- Location: Riccione
- Date: 2 – 5 May 2007
- Website europeansquash.com

Results
- Champions: Men England Women England

= 2007 European Squash Team Championships =

Squash tournament

The 2007 European Squash Team Championships was the 35th edition of European Squash Team Championships for squash players. The event was held in Riccione, Italy, from 2 to 5 May 2007. The tournament was organised by the European Squash Federation.

The England men's team won their 32nd title and the England women's team won their 30th title. In the men's semi final the Netherlands defeated France in extraordinary circumstances after the teams drew 2-2 and also drew with 76 match points each. The Netherlands were awarded the tie by virtue of winning the first string match.

----------------------------------------

*Directions for this task*.
Could you copy out, word for word, the stretch of the championships text that starts with "Squash tournament" and ends with "European Squash Federation."? Rely on the championships text alone.

*Dataset*.
----------------------------------------

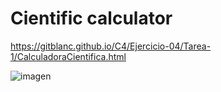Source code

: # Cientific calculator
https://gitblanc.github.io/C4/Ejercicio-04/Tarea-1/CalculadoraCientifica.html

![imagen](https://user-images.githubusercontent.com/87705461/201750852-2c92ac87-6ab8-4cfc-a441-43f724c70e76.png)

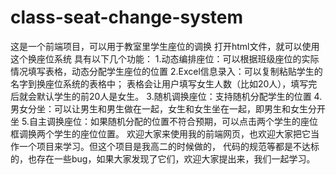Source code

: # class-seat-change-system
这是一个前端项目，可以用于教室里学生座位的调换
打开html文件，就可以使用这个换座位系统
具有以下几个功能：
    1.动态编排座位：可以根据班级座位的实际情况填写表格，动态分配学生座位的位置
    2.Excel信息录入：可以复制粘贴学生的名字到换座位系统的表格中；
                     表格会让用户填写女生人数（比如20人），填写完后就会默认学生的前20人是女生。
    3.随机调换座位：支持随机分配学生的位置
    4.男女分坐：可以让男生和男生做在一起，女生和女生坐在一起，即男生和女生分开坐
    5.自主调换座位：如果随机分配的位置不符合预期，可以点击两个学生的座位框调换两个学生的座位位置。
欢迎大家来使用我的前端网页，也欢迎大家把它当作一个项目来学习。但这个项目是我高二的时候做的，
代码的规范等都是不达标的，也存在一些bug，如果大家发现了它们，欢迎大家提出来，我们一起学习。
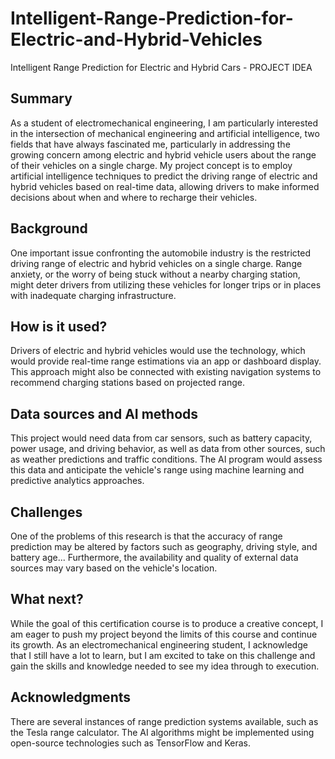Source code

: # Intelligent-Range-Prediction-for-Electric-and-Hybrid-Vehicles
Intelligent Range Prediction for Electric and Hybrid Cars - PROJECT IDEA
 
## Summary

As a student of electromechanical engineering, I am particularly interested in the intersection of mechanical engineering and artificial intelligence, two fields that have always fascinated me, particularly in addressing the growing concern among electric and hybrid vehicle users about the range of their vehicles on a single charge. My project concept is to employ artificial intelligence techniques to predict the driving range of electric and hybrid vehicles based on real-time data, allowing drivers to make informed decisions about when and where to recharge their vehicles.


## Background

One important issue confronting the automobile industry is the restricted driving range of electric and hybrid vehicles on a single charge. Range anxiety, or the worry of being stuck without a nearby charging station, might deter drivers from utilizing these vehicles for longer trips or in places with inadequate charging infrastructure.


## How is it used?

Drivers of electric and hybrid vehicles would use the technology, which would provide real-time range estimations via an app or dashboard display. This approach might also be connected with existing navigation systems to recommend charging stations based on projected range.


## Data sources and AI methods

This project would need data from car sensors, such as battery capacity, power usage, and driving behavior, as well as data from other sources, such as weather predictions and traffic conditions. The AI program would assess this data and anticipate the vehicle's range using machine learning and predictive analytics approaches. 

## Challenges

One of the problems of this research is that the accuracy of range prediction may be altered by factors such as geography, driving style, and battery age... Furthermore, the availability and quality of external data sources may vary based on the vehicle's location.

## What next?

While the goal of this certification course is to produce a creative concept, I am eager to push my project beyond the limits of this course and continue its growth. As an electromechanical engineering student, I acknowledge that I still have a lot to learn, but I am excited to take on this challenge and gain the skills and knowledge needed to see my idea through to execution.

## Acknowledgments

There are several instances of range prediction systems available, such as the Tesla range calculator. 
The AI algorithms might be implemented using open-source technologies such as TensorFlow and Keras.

----------------------------------------

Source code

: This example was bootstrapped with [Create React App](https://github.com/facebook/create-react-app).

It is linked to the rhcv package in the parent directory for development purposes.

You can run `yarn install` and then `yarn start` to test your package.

----------------------------------------

*Response to the task*.
Squash tournament

The 2007 European Squash Team Championships was the 35th edition of European Squash Team Championships for squash players. The event was held in Riccione, Italy, from 2 to 5 May 2007. The tournament was organised by the European Squash Federation.